The following general principles can be summarized for the hygienic design of fish handling areas:
a. Arrangement of Rooms, Areas and Processes within Establishments
- The plant and surrounding area should be such as can be kept reasonably free from objectionable odors, smoke, dust, or other contamination. The building should be sufficient in size without crowding of equipment or personnel, well constructed and kept in good repair.

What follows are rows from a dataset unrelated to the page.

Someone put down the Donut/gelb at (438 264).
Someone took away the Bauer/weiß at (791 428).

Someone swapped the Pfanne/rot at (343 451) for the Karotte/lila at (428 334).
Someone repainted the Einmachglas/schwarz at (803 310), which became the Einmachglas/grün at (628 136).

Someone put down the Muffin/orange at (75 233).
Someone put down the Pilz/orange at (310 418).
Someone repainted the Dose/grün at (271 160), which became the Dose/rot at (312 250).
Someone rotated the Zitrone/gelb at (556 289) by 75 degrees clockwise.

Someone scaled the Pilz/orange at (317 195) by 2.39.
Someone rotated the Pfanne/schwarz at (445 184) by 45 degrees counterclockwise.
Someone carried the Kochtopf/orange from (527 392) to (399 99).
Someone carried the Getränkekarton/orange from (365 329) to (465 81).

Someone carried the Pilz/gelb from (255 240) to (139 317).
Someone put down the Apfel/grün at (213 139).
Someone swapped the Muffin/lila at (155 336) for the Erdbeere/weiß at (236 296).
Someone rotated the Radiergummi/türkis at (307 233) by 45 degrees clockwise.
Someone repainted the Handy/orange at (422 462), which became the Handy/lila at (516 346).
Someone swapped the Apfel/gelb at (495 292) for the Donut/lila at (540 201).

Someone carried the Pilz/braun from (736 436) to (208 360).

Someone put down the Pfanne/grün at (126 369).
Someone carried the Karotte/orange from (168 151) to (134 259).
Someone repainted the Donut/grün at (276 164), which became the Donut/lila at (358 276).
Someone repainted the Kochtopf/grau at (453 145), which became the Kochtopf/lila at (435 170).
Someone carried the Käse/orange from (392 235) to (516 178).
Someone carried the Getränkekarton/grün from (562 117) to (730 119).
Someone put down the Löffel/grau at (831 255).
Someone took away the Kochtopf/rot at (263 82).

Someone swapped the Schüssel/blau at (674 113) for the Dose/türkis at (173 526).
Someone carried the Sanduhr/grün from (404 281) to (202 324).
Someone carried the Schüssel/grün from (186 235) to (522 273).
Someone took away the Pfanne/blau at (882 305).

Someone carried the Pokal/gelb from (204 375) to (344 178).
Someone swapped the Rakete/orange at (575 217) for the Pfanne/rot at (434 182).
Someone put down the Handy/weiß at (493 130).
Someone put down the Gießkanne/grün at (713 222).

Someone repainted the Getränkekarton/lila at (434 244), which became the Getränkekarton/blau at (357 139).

They should be of such design and construction to protect against the entrance and harboring of insects, birds, or other vermin, and to permit ready and adequate cleaning.
- Fish processing plants should be designed and equipped so that all handling and processing operations can be carried out efficiently, and all materials and products can pass from one stage of processing to the next in an orderly manner and with minimum delay.
- Areas where fish are received or stored should be so separated from areas in which final product preparation or packaging is conducted as to prevent contamination of the finished product.
- Separate and adequate storage should be provided for wood, saw dust or similar materials used in smoking of fish.
- Separate and adequate facilities should be provided for drying fish.
- Salt and other ingredients used in the curing or processing of fish or fish products should be stored where appropriate in a dry state and in a manner to prevent their contamination.
- Storage facilities should be available for the proper dry storage of packaging materials.
- If poisonous or harmful materials, including cleaning compounds, disinfectants and pesticides are stored, they should be kept in a separate room designed or marked specifically for this purpose.
b. Structural Components of Establishments
- Floors should be hard surfaced, non-absorbent and adequately drained.
- Internal walls should be smooth, waterproof, resistant to fracture, light colored and readily cleanable.
- Ceiling should be so designed, constructed, and finished as to prevent accumulation of dirt and minimize condensation, mould development, flaking, and should be easy to clean.
- Windowsills should be kept to a minimize size, be sloped inward at least 45 degrees and be at least one meter from the floor.
- All doors through which fish or their products are moved should be sufficiently wide, well constructed of a suitable materials and should be of a self-closing type.
- Stairs, lift cages and auxiliary structures should be so situated and constructed as not to cause contamination to fish
c. Control of environmental
- Premises should be well ventilated to prevent excessive heat, condensation, and contamination with obnoxious odor, dust, vapor, or smoke.
- A minimum illumination of 220 lux (20 foot candles) in general working areas and not less than 540 lux (50 foot candles) at points requiring close examination of the product should be provided and should not alter colors.
- An ample supply of cold and hot potable water and/or clean sea water under adequate pressure should be available at numerous points throughout the premises at all times during the working ours.
- When in-pant chlorination of water is used, the residual content of free chlorine should be maintained at no more than the minimum effective level for the use intended.
- Ice should be made from potable water or clean seawater and should be manufactured, handled and stored to protect it from contamination.
- Proper facilities for washing and disinfection of equipment should be provided.
- Drains should be of an adequate size, suitable type, equipped with traps and with removable grating to permit cleaning.
- A separate refuse room or other equally adequate offal storage facilities should be provided on the premises.
- Staff amenities such as lunchrooms and changing rooms or rooms containing shower or washing facilities should be provided.
- Adequate and conveniently located toilet facilities should be provided.
- Facilities should be available in the processing areas for employees to wash and dry their hands and for disinfection.